Extract the lines of the items, from the start up to and including the line with "service de l’État", and repeat them exactly.

▶ **RECORDS SHOWN**
_ _ _ _
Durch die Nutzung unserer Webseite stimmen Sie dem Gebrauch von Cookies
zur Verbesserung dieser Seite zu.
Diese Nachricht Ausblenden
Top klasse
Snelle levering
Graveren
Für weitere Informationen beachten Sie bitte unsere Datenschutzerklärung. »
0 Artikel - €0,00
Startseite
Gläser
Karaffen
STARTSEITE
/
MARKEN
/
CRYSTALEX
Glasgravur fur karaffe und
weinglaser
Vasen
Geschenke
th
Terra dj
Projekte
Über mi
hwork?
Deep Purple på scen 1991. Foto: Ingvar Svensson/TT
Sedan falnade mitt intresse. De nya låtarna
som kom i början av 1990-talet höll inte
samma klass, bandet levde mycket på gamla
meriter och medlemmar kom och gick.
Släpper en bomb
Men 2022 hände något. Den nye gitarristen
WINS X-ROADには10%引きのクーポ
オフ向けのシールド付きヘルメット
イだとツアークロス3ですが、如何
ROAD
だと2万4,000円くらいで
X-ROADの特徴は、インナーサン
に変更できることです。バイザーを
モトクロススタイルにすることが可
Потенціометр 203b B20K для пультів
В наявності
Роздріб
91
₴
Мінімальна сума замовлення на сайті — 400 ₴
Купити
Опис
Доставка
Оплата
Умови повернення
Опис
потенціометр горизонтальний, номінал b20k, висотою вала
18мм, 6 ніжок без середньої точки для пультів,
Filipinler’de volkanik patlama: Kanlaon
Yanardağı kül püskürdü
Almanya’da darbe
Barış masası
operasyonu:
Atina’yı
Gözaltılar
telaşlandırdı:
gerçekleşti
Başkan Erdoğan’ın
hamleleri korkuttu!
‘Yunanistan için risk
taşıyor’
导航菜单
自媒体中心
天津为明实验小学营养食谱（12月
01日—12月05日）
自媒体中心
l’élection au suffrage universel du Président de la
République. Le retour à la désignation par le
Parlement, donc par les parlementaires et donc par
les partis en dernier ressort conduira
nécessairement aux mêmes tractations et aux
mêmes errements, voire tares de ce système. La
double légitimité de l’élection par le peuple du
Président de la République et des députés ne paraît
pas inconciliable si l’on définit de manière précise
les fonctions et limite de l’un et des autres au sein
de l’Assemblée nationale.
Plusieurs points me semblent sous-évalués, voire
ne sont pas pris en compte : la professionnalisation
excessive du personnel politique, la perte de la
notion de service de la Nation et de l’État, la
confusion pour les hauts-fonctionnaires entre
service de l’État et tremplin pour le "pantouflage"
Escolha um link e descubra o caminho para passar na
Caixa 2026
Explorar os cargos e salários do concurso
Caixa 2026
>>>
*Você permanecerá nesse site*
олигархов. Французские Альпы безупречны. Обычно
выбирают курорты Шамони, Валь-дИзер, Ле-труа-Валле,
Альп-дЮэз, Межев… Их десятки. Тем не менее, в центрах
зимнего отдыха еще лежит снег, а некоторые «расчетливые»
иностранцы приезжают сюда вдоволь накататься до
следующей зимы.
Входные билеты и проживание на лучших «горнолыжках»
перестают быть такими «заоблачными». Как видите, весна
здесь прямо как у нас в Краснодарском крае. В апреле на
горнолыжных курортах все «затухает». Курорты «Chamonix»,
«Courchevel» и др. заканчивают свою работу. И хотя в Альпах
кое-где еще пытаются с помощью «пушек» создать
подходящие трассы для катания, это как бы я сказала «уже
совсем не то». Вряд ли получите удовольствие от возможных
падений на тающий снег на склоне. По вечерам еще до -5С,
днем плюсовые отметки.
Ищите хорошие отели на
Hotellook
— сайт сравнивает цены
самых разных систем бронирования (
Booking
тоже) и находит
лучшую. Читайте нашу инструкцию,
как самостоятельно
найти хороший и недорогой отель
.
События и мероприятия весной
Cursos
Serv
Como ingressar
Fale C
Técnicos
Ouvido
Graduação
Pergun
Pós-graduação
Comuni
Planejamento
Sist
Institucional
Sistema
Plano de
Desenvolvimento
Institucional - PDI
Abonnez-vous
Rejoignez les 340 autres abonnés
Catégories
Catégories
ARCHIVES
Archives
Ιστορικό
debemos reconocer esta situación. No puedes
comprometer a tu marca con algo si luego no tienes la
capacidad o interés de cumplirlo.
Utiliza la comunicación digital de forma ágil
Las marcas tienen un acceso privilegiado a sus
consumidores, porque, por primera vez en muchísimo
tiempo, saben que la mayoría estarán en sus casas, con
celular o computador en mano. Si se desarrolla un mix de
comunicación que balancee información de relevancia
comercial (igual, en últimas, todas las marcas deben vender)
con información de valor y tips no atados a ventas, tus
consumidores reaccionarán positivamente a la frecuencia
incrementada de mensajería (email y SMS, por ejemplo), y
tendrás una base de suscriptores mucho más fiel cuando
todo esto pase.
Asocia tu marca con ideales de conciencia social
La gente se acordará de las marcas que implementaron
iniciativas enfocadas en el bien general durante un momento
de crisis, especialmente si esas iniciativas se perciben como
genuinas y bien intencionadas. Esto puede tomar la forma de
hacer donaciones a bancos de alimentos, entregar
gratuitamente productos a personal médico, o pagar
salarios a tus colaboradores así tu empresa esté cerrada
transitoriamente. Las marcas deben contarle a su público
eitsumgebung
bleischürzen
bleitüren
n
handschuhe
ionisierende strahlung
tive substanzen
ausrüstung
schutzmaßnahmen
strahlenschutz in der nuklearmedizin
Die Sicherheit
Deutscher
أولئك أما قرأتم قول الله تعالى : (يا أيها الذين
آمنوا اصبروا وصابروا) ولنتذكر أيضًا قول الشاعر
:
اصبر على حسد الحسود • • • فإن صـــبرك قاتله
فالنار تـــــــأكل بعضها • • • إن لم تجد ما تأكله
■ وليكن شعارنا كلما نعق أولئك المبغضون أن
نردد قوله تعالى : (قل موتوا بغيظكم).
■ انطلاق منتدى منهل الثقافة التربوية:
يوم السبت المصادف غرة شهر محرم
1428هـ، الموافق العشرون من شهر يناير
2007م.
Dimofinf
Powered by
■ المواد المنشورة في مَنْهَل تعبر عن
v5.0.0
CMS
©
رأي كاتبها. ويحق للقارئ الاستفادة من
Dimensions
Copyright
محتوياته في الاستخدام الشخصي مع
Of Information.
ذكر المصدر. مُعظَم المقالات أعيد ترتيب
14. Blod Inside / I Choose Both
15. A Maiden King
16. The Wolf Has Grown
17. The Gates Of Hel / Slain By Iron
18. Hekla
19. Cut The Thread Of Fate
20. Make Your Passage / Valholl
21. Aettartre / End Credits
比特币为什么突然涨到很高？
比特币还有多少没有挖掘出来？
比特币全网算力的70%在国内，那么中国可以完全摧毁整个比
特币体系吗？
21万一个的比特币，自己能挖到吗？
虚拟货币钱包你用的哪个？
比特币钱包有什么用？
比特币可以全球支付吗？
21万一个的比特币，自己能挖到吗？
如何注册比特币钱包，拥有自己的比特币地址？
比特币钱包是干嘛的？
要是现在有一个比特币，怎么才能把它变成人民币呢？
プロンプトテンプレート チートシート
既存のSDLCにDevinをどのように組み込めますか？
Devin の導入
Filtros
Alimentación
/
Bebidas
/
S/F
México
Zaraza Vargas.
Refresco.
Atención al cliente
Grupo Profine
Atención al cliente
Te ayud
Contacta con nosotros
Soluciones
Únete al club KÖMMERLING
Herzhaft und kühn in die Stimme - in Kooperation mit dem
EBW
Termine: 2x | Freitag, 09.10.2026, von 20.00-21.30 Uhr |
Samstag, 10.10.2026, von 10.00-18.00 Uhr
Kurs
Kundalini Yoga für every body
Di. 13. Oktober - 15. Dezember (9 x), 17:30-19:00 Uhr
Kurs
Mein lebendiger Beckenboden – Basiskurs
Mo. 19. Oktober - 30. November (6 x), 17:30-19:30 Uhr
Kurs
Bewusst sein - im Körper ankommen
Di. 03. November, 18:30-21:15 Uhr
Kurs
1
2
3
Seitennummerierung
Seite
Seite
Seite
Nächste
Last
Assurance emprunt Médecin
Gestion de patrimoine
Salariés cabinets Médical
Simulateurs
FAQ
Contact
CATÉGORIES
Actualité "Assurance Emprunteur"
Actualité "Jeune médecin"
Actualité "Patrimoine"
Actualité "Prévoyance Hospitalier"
_ _ _ _
▶ **EXERCISE OUTPUT**
Durch die Nutzung unserer Webseite stimmen Sie dem Gebrauch von Cookies
zur Verbesserung dieser Seite zu.
Diese Nachricht Ausblenden
Top klasse
Snelle levering
Graveren
Für weitere Informationen beachten Sie bitte unsere Datenschutzerklärung. »
0 Artikel - €0,00
Startseite
Gläser
Karaffen
STARTSEITE
/
MARKEN
/
CRYSTALEX
Glasgravur fur karaffe und
weinglaser
Vasen
Geschenke
th
Terra dj
Projekte
Über mi
hwork?
Deep Purple på scen 1991. Foto: Ingvar Svensson/TT
Sedan falnade mitt intresse. De nya låtarna
som kom i början av 1990-talet höll inte
samma klass, bandet levde mycket på gamla
meriter och medlemmar kom och gick.
Släpper en bomb
Men 2022 hände något. Den nye gitarristen
WINS X-ROADには10%引きのクーポ
オフ向けのシールド付きヘルメット
イだとツアークロス3ですが、如何
ROAD
だと2万4,000円くらいで
X-ROADの特徴は、インナーサン
に変更できることです。バイザーを
モトクロススタイルにすることが可
Потенціометр 203b B20K для пультів
В наявності
Роздріб
91
₴
Мінімальна сума замовлення на сайті — 400 ₴
Купити
Опис
Доставка
Оплата
Умови повернення
Опис
потенціометр горизонтальний, номінал b20k, висотою вала
18мм, 6 ніжок без середньої точки для пультів,
Filipinler’de volkanik patlama: Kanlaon
Yanardağı kül püskürdü
Almanya’da darbe
Barış masası
operasyonu:
Atina’yı
Gözaltılar
telaşlandırdı:
gerçekleşti
Başkan Erdoğan’ın
hamleleri korkuttu!
‘Yunanistan için risk
taşıyor’
导航菜单
自媒体中心
天津为明实验小学营养食谱（12月
01日—12月05日）
自媒体中心
l’élection au suffrage universel du Président de la
République. Le retour à la désignation par le
Parlement, donc par les parlementaires et donc par
les partis en dernier ressort conduira
nécessairement aux mêmes tractations et aux
mêmes errements, voire tares de ce système. La
double légitimité de l’élection par le peuple du
Président de la République et des députés ne paraît
pas inconciliable si l’on définit de manière précise
les fonctions et limite de l’un et des autres au sein
de l’Assemblée nationale.
Plusieurs points me semblent sous-évalués, voire
ne sont pas pris en compte : la professionnalisation
excessive du personnel politique, la perte de la
notion de service de la Nation et de l’État, la
confusion pour les hauts-fonctionnaires entre
service de l’État et tremplin pour le "pantouflage"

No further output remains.